Coefficients of variations of relative volumes of four tissues before and after ours and landmark based normalization, denoted by LM.

	CSF	Ventricle	GM	WM
Before	0.033±0.012	0.041±0.019	0.014±0.007	0.011±0.006
LM	0.037±0.014	0.039±0.019	0.015±0.006	0.016±0.016
4D	0.027±0.013	0.032±0.019	0.011±0.006	0.010±0.007

Bold indicates statistically significantly smaller than the other two (p-value < 0.05).

Fig. 6.

GM, ventricle, and lesion relative volumes plotted against the time-point for two subjects. Dotted line indicates the one shown in Fig. 5.

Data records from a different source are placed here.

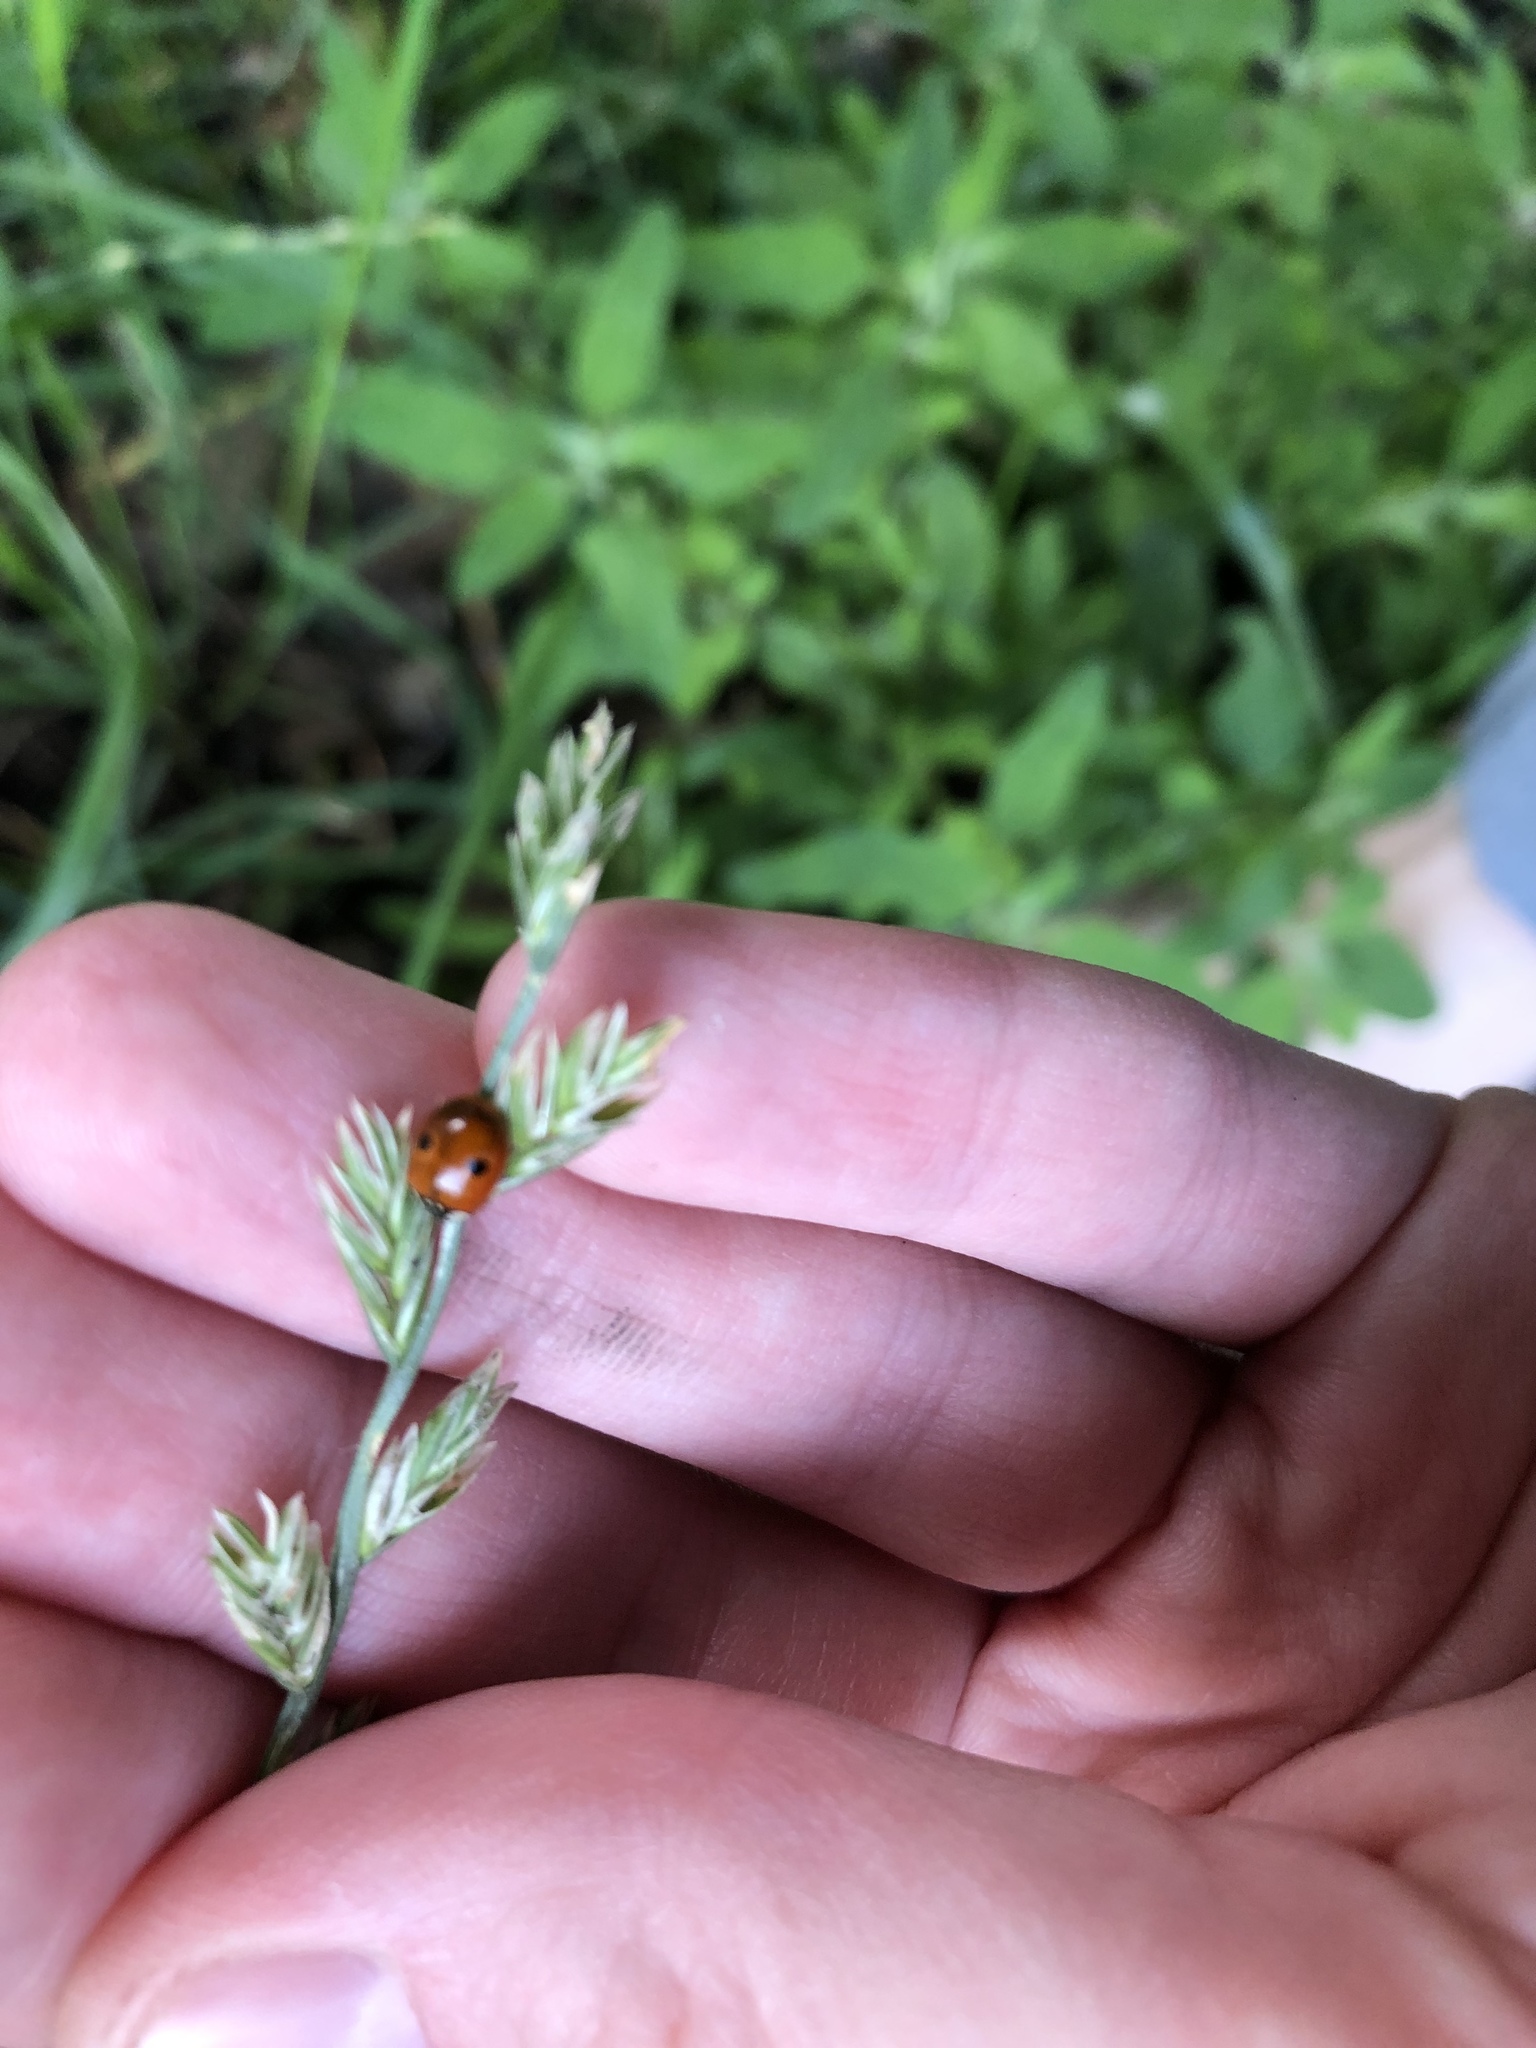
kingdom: Animalia
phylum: Arthropoda
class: Insecta
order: Coleoptera
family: Coccinellidae
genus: Adalia
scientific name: Adalia bipunctata
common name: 2-spot ladybird
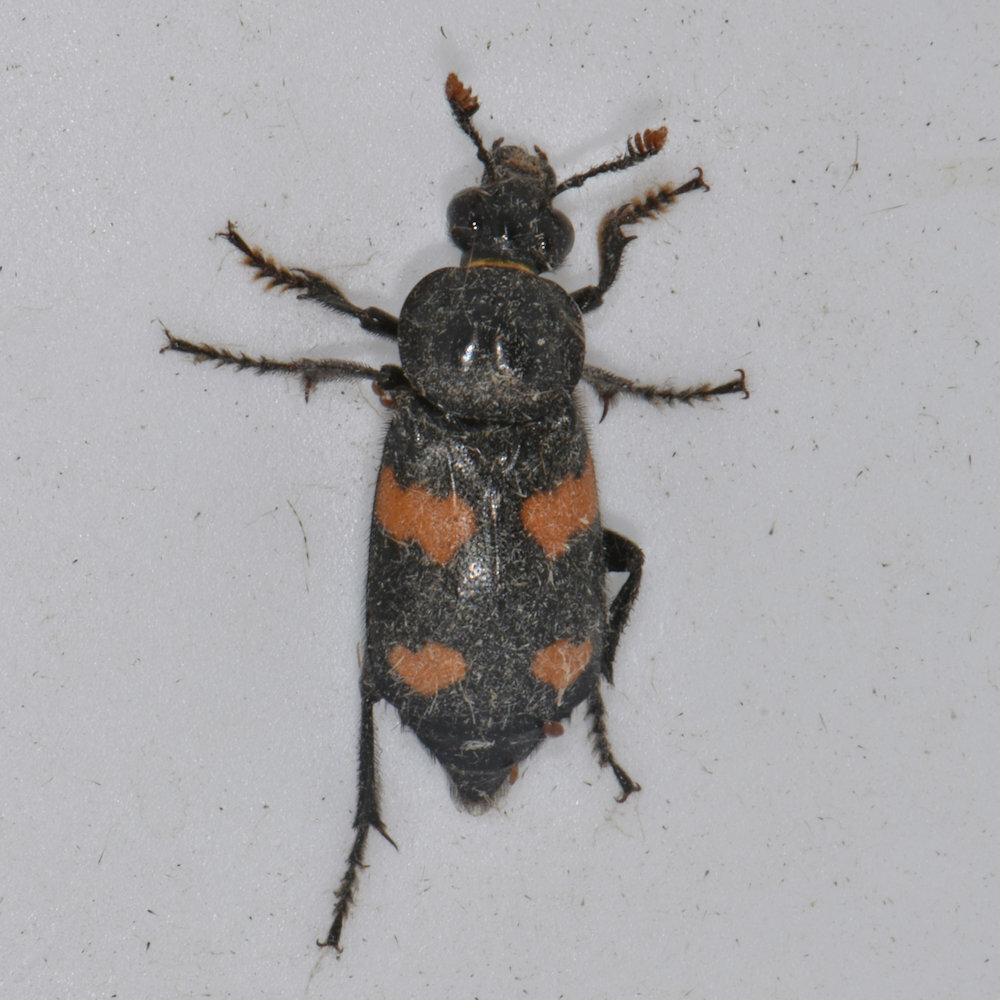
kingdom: Animalia
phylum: Arthropoda
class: Insecta
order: Coleoptera
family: Staphylinidae
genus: Nicrophorus
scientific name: Nicrophorus orbicollis
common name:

4. DISCUSSION AND CONCLUSION

We have proposed a novel 4D intensity normalization frame-work for T₁-w MPRAGE images. The method takes into account the lesion information and produces stable longitudinal segmentations of normal tissues while keeping the lesion information unaffected. In the future, we will incorporate FLAIR intensities in the normalization process to have more robust normalization.